Search the material for the word "potted" and report each line where it turns up.
** Exercise material follows **
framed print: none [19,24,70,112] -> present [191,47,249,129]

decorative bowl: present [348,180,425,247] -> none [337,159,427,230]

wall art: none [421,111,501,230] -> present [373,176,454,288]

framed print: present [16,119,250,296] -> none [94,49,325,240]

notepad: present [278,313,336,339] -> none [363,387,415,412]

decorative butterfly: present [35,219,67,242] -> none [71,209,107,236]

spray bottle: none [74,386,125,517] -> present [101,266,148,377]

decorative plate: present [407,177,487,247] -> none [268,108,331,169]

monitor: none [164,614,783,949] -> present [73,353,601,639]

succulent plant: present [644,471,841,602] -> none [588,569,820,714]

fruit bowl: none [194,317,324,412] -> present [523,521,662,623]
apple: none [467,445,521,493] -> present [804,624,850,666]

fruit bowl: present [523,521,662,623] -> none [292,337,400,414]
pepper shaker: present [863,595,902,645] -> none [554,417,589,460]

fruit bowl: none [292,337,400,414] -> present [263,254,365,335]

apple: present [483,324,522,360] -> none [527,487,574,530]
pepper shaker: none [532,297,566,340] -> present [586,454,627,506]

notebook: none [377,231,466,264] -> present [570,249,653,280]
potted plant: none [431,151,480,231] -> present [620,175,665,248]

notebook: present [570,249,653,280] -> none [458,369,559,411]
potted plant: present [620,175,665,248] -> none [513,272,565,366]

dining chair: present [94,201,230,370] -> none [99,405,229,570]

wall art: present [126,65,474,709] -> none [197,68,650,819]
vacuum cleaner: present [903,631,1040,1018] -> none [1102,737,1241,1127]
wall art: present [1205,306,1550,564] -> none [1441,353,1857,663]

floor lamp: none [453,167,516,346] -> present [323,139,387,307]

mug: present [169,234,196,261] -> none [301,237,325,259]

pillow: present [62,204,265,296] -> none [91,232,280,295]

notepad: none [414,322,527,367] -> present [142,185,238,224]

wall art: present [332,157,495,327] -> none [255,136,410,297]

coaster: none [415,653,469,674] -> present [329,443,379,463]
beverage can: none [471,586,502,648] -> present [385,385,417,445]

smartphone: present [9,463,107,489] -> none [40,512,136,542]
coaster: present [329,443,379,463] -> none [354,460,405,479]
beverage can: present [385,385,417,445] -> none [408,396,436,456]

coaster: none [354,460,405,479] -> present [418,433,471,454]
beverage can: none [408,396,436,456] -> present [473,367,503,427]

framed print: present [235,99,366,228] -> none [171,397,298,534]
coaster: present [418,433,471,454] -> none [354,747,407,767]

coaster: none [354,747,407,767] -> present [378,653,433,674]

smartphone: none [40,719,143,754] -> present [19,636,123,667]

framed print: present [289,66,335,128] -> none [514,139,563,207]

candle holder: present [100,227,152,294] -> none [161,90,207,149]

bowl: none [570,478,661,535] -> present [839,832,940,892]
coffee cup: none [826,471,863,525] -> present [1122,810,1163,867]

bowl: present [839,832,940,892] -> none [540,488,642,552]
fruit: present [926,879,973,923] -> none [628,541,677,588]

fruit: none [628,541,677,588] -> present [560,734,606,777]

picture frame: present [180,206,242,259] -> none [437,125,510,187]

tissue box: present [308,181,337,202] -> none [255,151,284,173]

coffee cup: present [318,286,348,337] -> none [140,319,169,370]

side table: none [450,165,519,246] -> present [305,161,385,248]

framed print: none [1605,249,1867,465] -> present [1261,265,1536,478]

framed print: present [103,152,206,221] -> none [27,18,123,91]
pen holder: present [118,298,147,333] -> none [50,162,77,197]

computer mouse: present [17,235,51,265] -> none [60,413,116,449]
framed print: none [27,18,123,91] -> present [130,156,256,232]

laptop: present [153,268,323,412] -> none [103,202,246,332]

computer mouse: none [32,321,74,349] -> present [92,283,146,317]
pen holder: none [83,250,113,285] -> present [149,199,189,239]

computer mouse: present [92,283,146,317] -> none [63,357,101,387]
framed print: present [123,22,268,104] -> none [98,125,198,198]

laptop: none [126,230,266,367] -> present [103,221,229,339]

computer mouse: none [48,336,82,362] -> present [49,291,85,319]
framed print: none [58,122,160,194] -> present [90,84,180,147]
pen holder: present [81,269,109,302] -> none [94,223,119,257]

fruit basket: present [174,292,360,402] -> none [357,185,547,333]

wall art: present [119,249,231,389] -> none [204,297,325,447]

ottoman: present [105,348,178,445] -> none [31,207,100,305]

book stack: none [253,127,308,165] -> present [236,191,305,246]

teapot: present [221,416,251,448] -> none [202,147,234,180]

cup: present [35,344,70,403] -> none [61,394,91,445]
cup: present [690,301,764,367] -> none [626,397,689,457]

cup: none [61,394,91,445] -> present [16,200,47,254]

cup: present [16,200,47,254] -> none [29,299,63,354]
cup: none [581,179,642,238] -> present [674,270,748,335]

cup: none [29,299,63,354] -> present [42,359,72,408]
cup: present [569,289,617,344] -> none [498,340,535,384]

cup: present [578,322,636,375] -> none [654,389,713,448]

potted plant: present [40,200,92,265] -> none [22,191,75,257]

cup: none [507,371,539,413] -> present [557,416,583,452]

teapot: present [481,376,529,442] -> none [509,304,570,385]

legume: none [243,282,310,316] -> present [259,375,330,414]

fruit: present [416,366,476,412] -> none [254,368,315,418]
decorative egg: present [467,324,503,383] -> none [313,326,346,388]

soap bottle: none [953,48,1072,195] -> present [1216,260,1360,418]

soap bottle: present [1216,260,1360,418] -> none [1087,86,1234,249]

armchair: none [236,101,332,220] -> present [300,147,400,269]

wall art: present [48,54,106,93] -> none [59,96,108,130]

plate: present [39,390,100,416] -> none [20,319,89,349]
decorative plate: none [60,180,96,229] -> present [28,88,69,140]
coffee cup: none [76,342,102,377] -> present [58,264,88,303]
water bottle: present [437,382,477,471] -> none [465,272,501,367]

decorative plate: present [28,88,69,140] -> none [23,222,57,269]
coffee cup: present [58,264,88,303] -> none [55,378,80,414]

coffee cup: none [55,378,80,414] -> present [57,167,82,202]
** End of Exercise material **
• Output for this exercise
potted plant: none [431,151,480,231] -> present [620,175,665,248]
potted plant: present [620,175,665,248] -> none [513,272,565,366]
potted plant: present [40,200,92,265] -> none [22,191,75,257]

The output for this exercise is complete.